→ **Your objective**: From the entries below, copy each line in which the word "widget" occurs.

[Saved data entries]
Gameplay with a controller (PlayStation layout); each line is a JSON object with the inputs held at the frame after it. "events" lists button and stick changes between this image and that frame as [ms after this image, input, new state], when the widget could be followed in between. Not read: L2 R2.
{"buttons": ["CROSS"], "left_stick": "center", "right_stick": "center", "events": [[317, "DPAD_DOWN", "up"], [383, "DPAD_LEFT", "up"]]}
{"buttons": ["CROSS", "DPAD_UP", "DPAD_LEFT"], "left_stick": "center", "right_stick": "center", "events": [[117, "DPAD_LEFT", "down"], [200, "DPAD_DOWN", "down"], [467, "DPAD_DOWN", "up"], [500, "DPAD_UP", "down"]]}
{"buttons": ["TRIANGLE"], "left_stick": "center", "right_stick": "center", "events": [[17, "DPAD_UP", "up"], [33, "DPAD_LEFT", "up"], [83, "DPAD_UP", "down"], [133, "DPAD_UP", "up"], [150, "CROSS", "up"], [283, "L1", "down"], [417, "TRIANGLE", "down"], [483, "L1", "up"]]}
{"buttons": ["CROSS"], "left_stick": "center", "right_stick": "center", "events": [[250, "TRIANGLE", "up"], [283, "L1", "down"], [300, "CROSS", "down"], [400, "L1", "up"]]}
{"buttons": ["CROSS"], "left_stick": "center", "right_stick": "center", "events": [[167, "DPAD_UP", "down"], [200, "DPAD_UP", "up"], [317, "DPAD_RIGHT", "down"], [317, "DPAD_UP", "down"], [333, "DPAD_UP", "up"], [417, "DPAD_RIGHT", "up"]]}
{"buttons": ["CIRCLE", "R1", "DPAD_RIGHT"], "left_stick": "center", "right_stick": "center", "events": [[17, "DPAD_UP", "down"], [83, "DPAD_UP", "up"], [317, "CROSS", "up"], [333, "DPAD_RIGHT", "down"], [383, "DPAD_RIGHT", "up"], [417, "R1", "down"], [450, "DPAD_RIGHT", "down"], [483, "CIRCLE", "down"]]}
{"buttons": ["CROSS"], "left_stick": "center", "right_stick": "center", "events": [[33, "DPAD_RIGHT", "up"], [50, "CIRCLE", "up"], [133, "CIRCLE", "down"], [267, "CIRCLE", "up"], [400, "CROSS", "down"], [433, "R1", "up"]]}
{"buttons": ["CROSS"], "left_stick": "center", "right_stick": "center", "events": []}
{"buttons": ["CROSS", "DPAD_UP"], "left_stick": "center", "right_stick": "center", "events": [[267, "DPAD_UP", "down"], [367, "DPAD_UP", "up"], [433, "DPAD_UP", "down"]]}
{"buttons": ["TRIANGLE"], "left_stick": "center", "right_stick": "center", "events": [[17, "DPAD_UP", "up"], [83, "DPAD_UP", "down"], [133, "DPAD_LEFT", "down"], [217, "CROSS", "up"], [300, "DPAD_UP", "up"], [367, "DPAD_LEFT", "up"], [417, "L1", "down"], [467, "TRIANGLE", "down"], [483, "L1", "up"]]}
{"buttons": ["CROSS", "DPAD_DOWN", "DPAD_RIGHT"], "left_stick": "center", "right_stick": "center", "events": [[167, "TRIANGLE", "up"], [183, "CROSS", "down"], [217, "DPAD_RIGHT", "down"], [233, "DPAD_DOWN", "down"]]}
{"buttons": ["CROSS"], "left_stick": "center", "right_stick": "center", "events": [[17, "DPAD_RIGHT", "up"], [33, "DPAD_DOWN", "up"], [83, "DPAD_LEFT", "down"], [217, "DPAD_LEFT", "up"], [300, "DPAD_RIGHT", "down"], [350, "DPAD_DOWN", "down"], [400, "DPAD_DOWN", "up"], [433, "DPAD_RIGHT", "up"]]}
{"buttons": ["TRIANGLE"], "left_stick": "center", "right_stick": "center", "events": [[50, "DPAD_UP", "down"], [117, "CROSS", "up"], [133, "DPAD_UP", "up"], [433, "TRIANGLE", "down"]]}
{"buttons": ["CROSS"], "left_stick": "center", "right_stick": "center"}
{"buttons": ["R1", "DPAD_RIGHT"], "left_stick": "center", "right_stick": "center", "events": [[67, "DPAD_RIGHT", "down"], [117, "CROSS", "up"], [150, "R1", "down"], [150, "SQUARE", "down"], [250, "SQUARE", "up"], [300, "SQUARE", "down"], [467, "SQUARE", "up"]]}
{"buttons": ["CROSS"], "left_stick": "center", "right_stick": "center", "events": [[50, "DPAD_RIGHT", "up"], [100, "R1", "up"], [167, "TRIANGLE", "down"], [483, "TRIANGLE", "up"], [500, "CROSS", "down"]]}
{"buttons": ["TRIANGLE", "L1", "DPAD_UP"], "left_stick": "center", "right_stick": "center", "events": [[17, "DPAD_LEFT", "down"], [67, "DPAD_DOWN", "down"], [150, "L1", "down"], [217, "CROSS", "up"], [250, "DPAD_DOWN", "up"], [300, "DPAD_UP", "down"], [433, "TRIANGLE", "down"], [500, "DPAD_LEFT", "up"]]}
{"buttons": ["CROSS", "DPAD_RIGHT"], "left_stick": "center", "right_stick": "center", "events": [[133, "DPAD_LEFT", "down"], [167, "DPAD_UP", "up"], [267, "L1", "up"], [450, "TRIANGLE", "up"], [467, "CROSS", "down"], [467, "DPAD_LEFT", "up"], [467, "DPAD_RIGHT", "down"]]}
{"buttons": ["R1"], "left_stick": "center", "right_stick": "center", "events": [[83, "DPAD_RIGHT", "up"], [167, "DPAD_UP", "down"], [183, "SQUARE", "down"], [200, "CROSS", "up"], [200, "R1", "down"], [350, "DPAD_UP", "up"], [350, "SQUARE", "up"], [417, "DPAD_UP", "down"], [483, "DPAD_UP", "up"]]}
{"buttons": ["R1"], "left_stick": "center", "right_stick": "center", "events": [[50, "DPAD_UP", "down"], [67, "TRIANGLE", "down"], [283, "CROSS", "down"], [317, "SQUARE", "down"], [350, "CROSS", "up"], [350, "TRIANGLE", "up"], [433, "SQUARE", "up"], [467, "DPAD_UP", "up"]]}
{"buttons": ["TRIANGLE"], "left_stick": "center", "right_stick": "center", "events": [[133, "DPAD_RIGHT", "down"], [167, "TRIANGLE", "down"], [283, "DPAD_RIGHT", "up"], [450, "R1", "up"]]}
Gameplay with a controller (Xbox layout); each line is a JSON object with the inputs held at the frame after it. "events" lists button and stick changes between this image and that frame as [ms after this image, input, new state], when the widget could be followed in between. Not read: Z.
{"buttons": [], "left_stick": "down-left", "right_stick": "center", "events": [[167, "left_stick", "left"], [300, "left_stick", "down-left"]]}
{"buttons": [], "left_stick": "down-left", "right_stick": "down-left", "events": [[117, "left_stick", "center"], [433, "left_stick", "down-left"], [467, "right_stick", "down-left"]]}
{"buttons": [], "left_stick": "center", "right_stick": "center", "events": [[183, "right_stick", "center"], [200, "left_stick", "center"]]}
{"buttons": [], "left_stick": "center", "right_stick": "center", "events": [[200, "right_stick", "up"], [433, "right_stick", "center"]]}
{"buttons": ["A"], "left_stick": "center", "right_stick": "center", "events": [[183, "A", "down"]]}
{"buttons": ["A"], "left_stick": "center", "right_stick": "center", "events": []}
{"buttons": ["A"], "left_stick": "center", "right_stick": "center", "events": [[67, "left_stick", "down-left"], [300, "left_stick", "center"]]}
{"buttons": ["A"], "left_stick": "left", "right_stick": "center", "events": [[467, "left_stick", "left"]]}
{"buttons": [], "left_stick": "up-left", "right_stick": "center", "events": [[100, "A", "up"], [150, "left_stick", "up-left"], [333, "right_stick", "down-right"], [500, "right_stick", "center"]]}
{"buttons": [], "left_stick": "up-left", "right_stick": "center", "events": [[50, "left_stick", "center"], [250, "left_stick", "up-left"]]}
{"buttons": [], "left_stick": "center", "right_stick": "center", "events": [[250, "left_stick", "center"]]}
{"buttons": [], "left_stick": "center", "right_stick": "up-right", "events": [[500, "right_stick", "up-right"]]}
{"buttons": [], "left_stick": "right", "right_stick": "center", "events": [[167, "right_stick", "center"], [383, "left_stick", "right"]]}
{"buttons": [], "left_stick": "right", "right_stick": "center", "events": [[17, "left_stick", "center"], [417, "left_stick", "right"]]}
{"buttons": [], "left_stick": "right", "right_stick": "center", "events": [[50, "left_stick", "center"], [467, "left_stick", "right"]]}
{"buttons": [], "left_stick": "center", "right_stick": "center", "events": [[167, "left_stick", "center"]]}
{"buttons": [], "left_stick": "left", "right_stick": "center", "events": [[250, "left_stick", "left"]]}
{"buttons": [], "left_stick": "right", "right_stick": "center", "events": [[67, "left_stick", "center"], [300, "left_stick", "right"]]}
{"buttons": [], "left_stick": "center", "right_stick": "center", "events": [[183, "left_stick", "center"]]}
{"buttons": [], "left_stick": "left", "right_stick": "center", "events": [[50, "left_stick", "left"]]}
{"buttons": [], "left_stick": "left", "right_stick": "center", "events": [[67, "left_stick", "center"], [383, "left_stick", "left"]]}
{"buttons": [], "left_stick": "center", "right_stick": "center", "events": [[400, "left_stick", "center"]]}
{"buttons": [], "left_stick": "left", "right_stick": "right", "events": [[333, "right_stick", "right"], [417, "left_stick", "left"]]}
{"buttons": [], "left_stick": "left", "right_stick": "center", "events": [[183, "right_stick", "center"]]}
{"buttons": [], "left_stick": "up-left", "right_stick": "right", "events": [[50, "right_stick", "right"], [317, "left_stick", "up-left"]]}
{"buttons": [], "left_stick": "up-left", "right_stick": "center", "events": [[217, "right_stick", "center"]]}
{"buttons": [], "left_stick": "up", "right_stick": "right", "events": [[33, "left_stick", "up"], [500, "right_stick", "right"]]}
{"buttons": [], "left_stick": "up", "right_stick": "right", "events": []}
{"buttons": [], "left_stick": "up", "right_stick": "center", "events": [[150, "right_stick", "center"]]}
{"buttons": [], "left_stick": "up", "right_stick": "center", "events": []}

→ **Exercise answer**:
Gameplay with a controller (PlayStation layout); each line is a JSON object with the inputs held at the frame after it. "events" lists button and stick changes between this image and that frame as [ms after this image, input, new state], when the widget could be followed in between. Not read: L2 R2.
Gameplay with a controller (Xbox layout); each line is a JSON object with the inputs held at the frame after it. "events" lists button and stick changes between this image and that frame as [ms after this image, input, new state], when the widget could be followed in between. Not read: Z.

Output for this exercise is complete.